From The Archives: Shillito’s Driving School

Yesterday my son passed the test that allows him to drive solo! While there are certainly plusses to gaining freedom from having to shuttle him places, it’s yet one more marker on his road to true independence. I hope he’ll still let me drive him places occasionally, even though he generally doesn’t talk all that much when we’re in the car together.

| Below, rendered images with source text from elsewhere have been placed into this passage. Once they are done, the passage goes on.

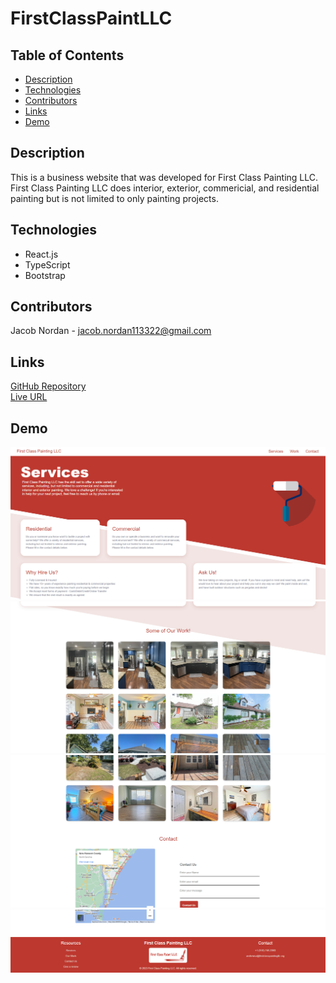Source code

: # FirstClassPaintLLC

## Table of Contents

- [Description](#description)
- [Technologies](#technologies)
- [Contributors](#contributors)
- [Links](#links)
- [Demo](#demo)

## Description

This is a business website that was developed for First Class Painting LLC. First Class Painting LLC does interior, exterior, commericial, and residential painting but is not limited to only painting projects.

## Technologies

- React.js
- TypeScript
- Bootstrap

## Contributors

Jacob Nordan - <a href="mailto:jacob.nordan113322@gmail.com">jacob.nordan113322@gmail.com</a>

## Links

[GitHub Repository](https://github.com/jnordan132/FirstClassPaintingLLC)\
[Live URL](https://firstclasspaintingllc.org/)

## Demo

![demo1](./src/assets/readme/Demo1.png)
![demo2](./src/assets/readme/Demo2.png)
![demo3](./src/assets/readme/Demo3.png)
![demo4](./src/assets/readme/Demo4.png)
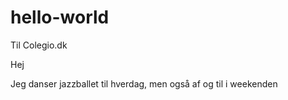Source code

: # hello-world
Til Colegio.dk

Hej

Jeg danser jazzballet til hverdag, men også af og til i weekenden
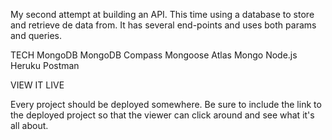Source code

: My second attempt at building an API. This time using a database to store and retrieve de data from. It has several end-points and uses both params and queries. 

TECH
MongoDB
MongoDB Compass
Mongoose
Atlas
Mongo
Node.js
Heruku
Postman

VIEW IT LIVE

Every project should be deployed somewhere. Be sure to include the link to the deployed project so that the viewer can click around and see what it's all about.
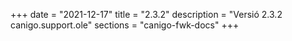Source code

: +++
date        = "2021-12-17"
title       = "2.3.2"
description = "Versió 2.3.2 canigo.support.ole"
sections    = "canigo-fwk-docs"
+++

This got me to thinking about my own experiences before I got my license. I didn’t rush out for my permit the day I turned 16, but it was in my hands only 2-3 weeks later. Mom thought I should I have some lessons before taking the driving test, so she signed me up for Shillito’s Driving School at the Florence Mall (I guess department stores felt the need to be everything to everyone even back in 1980). Along with several other teens, I spent some of my Saturdays that March with a couple of instructors in a room somewhere in the dark recesses of the mall as they reviewed driving rules and statistics and showed us short films. We did go outside and get critiqued on our driving, too! Probably the most useful piece of the whole experience was being taken for a practice run on the route of the test. When I “graduated,” I got a report card–no mercy here!


I took the test in mid-April. Unlike some of my friends, I passed the first time, albeit with a 75, then the lowest possible passing score. Clearly, I had much to learn.


I wrote an exaggerated version of my first session at Shillito’s for an English assignment several months later, at the beginning of my junior year. It’s not a great piece of writing; while I’m trying to be humorous, I go maybe just a little too hard at the older gentleman leading the class (I refer to him as dear old instructor, unsure tutor, old windbag, sluggish geezer, senile patriarch, and torpid ancient–all in 4.5 pages!). I guess it’s got its moments, but overall I’m too adjective- and simile-happy.


I’ve had a very different relationship with cars from that of my father. He was very much about flash and speed, particularly in his bachelor days. Some of the stories he told make me think I’m lucky even to have been born (in particular, there’s the one about seeing how fast he could go at night on US 421 from Lexington toward Frankfort in his 48 Mercury, maybe without the headlights on?). I’ve always had a much, MUCH more utilitarian, practical, and calmer approach. Right now, I think that Ben’s more like me than he is my father. I just hope he’ll keep his head on straight, be careful, grow wise through experience without having expensive lessons, and most of all stay safe.